Day one was ATK’s first Championship practise, so to speak, and they performed much better on day two when Group A faced Group C. ATK finished the six rounds in seventh place, picking up 19 kills and a second-place finish for their troubles. It was only a dominant Gambit that pipped them to first place in the final round.
But despite the esports bar fixing DaStwika’s hotel-based internet problems, technology still wasn’t playing ball. After all, his ATK teammates are still playing at with extremely poor connection – even reaching 300 ping at points during day two – and he didn’t want to risk taking his gaming PC on an 11-hour flight.
“I had between 80 and 100fps for a whole game,” he explains. The gaming laptop he plays on is admittedly top of the range, but he couldn’t risk restarting it in case he couldn’t get back into the match. In a lobby where opponents are likely playing on anything from 140 to 240fps, his reaction times could be three times slower than the players he’s facing through no fault of his own.
DaStwika plans to restart his laptop between every game of day three, to try to mitigate any framerate drops that could impact ATK’s performance when it matters most. The South Africans’ solid showing on day two has put them in with a fighting chance of qualifying for the Championship Finals, but their sights are set even higher.

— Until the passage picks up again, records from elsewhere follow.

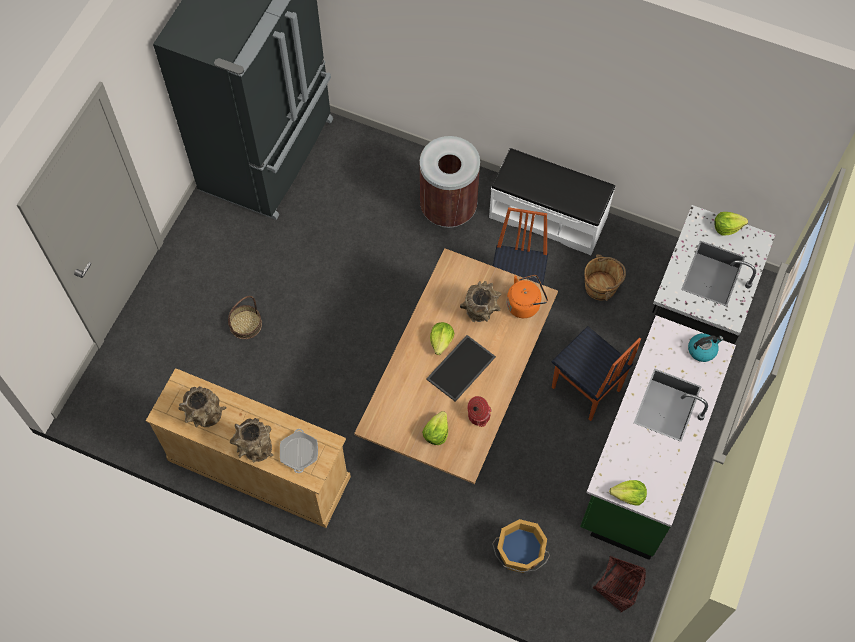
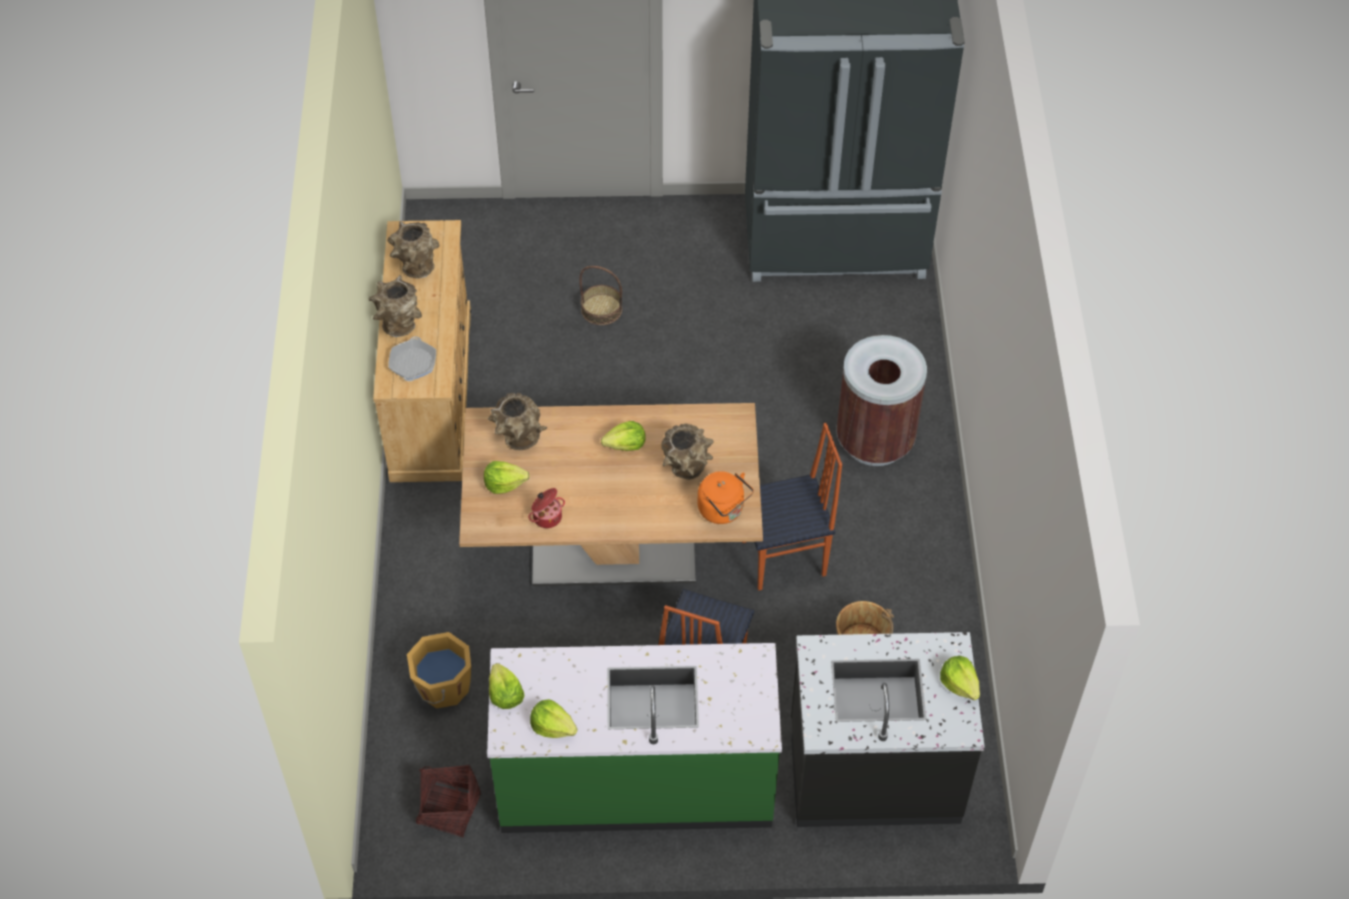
camera: 65 degrees right, 10 degrees down
(299, 452) = (413, 363): frying pan -> frying pan turned 60 degrees counterclockwise
(402, 409) = (518, 440): none -> brown vase
(460, 367) = (602, 476): tray -> none
(548, 216) = (930, 551): white bench -> none
(666, 475) = (552, 726): none -> lettuce
(702, 350) = (752, 711): kettle -> none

“Our goal is to win on Saturday,” says DaStwika. “If we can’t, then getting top 20 is the next goal.”
ATK’s players are separated by 6,000 miles, playing a tournament from different continents and opposite hemispheres, but they are coming together to overcome the technological odds that are stacked against them. They’re coming together because there’s more on the line than individual glory: they also want to make people finally notice Africa’s often forgotten Apex Legends scene.